__WORK INSTRUCTIONS__. A line-by-line copy of the material below is required.

*** Opening of SOURCE DATA ***

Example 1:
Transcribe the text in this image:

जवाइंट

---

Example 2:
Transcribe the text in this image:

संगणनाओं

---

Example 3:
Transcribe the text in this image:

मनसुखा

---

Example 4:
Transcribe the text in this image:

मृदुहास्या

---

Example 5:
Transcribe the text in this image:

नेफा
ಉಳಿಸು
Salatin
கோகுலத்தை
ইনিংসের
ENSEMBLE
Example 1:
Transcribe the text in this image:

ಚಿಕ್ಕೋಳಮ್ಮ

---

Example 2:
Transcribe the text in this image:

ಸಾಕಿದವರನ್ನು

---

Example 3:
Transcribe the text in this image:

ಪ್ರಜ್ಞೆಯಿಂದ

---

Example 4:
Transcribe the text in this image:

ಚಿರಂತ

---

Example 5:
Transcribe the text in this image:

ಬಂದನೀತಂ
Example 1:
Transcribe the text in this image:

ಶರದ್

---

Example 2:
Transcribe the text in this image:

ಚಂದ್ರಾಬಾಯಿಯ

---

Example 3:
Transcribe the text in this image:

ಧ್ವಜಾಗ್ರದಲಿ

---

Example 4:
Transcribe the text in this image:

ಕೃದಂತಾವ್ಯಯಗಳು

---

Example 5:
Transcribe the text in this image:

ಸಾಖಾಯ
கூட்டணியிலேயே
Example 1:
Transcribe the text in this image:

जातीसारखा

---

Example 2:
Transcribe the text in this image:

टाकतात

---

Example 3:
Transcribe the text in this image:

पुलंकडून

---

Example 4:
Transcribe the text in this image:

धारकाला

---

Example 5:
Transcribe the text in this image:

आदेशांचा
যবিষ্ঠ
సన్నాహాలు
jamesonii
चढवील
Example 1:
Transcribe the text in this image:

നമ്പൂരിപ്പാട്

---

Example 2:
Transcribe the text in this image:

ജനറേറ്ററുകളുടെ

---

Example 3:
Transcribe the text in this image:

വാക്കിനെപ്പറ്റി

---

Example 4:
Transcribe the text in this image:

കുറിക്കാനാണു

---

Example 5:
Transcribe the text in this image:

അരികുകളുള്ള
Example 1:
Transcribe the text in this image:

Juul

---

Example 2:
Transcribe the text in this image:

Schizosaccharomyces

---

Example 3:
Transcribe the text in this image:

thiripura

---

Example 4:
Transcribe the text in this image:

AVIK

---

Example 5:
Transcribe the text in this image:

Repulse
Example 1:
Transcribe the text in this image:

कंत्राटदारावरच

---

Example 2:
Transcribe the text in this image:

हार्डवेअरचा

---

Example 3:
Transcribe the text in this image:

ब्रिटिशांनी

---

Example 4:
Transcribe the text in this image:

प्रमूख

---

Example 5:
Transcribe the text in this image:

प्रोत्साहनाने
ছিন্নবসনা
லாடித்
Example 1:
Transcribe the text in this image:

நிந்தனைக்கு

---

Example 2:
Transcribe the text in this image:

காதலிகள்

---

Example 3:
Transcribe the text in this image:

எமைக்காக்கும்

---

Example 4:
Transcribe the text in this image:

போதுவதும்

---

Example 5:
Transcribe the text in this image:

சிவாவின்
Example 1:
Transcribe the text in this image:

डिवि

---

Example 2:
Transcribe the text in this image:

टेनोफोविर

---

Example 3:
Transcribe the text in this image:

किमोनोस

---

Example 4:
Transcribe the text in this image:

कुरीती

*** Close of SOURCE DATA ***

__WORKED SOLUTION__.
Example 1:
Transcribe the text in this image:

जवाइंट

---

Example 2:
Transcribe the text in this image:

संगणनाओं

---

Example 3:
Transcribe the text in this image:

मनसुखा

---

Example 4:
Transcribe the text in this image:

मृदुहास्या

---

Example 5:
Transcribe the text in this image:

नेफा
ಉಳಿಸು
Salatin
கோகுலத்தை
ইনিংসের
ENSEMBLE
Example 1:
Transcribe the text in this image:

ಚಿಕ್ಕೋಳಮ್ಮ

---

Example 2:
Transcribe the text in this image:

ಸಾಕಿದವರನ್ನು

---

Example 3:
Transcribe the text in this image:

ಪ್ರಜ್ಞೆಯಿಂದ

---

Example 4:
Transcribe the text in this image:

ಚಿರಂತ

---

Example 5:
Transcribe the text in this image:

ಬಂದನೀತಂ
Example 1:
Transcribe the text in this image:

ಶರದ್

---

Example 2:
Transcribe the text in this image:

ಚಂದ್ರಾಬಾಯಿಯ

---

Example 3:
Transcribe the text in this image:

ಧ್ವಜಾಗ್ರದಲಿ

---

Example 4:
Transcribe the text in this image:

ಕೃದಂತಾವ್ಯಯಗಳು

---

Example 5:
Transcribe the text in this image:

ಸಾಖಾಯ
கூட்டணியிலேயே
Example 1:
Transcribe the text in this image:

जातीसारखा

---

Example 2:
Transcribe the text in this image:

टाकतात

---

Example 3:
Transcribe the text in this image:

पुलंकडून

---

Example 4:
Transcribe the text in this image:

धारकाला

---

Example 5:
Transcribe the text in this image:

आदेशांचा
যবিষ্ঠ
సన్నాహాలు
jamesonii
चढवील
Example 1:
Transcribe the text in this image:

നമ്പൂരിപ്പാട്

---

Example 2:
Transcribe the text in this image:

ജനറേറ്ററുകളുടെ

---

Example 3:
Transcribe the text in this image:

വാക്കിനെപ്പറ്റി

---

Example 4:
Transcribe the text in this image:

കുറിക്കാനാണു

---

Example 5:
Transcribe the text in this image:

അരികുകളുള്ള
Example 1:
Transcribe the text in this image:

Juul

---

Example 2:
Transcribe the text in this image:

Schizosaccharomyces

---

Example 3:
Transcribe the text in this image:

thiripura

---

Example 4:
Transcribe the text in this image:

AVIK

---

Example 5:
Transcribe the text in this image:

Repulse
Example 1:
Transcribe the text in this image:

कंत्राटदारावरच

---

Example 2:
Transcribe the text in this image:

हार्डवेअरचा

---

Example 3:
Transcribe the text in this image:

ब्रिटिशांनी

---

Example 4:
Transcribe the text in this image:

प्रमूख

---

Example 5:
Transcribe the text in this image:

प्रोत्साहनाने
ছিন্নবসনা
லாடித்
Example 1:
Transcribe the text in this image:

நிந்தனைக்கு

---

Example 2:
Transcribe the text in this image:

காதலிகள்

---

Example 3:
Transcribe the text in this image:

எமைக்காக்கும்

---

Example 4:
Transcribe the text in this image:

போதுவதும்

---

Example 5:
Transcribe the text in this image:

சிவாவின்
Example 1:
Transcribe the text in this image:

डिवि

---

Example 2:
Transcribe the text in this image:

टेनोफोविर

---

Example 3:
Transcribe the text in this image:

किमोनोस

---

Example 4:
Transcribe the text in this image:

कुरीती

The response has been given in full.